In 2016, Pope Francis received the inaptly named “Charlemagne Prize” from a group of liberal Europeans. He devoted his acceptance speech to praise of a “new European humanism,” the very ideology that is driving the Christianity of Charlemagne out of Europe. “I dream of a Europe where being a migrant is not a crime but a summons to greater commitment on behalf of the dignity of every human being,” the pope said. Around this same time, he gave an interview to the press criticizing European countries that give a privileged place to Christianity. “States must be secular,” he said. “Confessional states end badly. That goes against the grain of history.” He added that “when I hear talk of the Christian roots of Europe, I sometimes dread the tone, which can seem triumphalist or even vengeful.”
The creation of Christian Europe, in other words, was a mistake from the pope’s perspective.

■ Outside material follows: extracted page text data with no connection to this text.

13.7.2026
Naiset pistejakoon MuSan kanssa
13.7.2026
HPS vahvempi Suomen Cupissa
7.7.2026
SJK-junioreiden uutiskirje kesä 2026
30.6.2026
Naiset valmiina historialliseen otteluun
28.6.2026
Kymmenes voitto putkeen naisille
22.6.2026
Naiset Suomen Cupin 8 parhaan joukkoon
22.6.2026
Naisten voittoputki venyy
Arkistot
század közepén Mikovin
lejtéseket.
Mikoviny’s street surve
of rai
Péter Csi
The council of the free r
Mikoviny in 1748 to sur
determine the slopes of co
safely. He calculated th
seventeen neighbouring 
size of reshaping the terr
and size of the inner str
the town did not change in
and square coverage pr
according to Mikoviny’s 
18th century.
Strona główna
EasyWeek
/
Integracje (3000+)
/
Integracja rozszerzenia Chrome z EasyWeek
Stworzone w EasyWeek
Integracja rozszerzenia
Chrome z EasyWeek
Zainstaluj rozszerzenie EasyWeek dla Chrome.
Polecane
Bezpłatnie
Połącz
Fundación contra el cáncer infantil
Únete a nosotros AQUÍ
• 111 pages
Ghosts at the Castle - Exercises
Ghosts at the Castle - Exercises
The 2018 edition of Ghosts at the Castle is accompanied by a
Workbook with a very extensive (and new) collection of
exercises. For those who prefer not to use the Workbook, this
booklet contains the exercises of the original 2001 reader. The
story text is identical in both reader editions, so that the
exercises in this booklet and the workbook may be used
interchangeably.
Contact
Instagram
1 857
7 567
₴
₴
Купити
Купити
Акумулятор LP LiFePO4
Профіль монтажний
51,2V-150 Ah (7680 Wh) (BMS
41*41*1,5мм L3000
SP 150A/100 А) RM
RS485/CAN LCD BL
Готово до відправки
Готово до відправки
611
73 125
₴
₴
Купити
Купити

It should have been religiously neutral from the start. This is a pretty gobsmacking claim from a pope, and it explains his disdain for the most self-consciously Christian European leaders. (He is scheduled to visit Hungary in September, but recent reports suggest planning for the trip is fraught with “tensions.”)
Orbán has said that Europe’s Christian identity is disappearing under an open-borders ideology that awards “those arriving [who] have been raised in another religion, and represent a radically different culture.” What he considers bad, the pope considers good. The more immigrants from Islamic countries pour into Europe, the more he praises “migration.” In 2016, he called on “every parish, every religious community, every monastery” to accommodate Muslim immigrants. This led to one preposterous controversy at an Italian parish where Catholics were told by the Catholic organization Caritas to “pray in silence” lest they disturb the “migrants” staying there.
The cultural and religious implications of Islamic immigration to Europe simply don’t interest the pope. He breezily says that in “encountering the diversity of foreigners, migrants and refugees, and in the intercultural dialogue that can emerge from this encounter, we have an opportunity to grow as Church and to enrich one another.” Hungary’s bishops find this sentimental claptrap baffling. “This is an invasion,” Bishop Laszlo Kiss-Rigo has said. “They come here with cries of ‘Allahu Akbar.’ They want to take over.”
To such foreshadowing of Eurabia, the pope just shrugs. He is determined to view Islam in the rosiest manner possible. One would never know from his musings that Islam is a historic adversary of the Church. Though quick to call for reforms of his own religion, he refuses to hear any criticism of Islam. It is a “religion of peace,” he insists. He claims that the Koran is “opposed to every form of violence.” He seconds all the excuses European liberals make for Islam. Its problem with jihadists, he says, is no different than his problem with “fundamentalists”: “We have our share of them. All religions have these little groups.”
The late Italian writer Oriana Fallaci expressed astonishment that European liberals fail to see the illiberal character of Islam and could so blithely assume its compatibility with European culture. The pope falls into that group, seeing Islam as neither a threat to Christian Europe nor secular Europe. Even after Islamic terrorists mowed down 10 journalists at the satirical newspaper Charlie Hebdo in 2015, he couldn’t be roused to defend Western values. “You cannot provoke. You cannot insult the faith of others. You cannot make fun of the faith of others,” he said.
He speaks of Orbán and other “populists” as a menace to liberal European values but exempts Islam from that criticism. He is given to the most remarkable rationalizations for it. “I don’t like to talk about Islamic violence, because every day, when I read the newspaper, I see violence,” he said after a French priest was beheaded by jihadists in 2016. The “first terrorism,” he said, is the greed “at the center of the global economy.”
“Europe is the faith and the faith is Europe,” said the English writer Hilaire Belloc. This pope’s dissent from that tradition will form one of the more bizarre legacies of his pontificate. It is as if the Vatican has become a branch office of CAIR. The papacy has gone from defending Christian Europe from Muslims to handing it to them.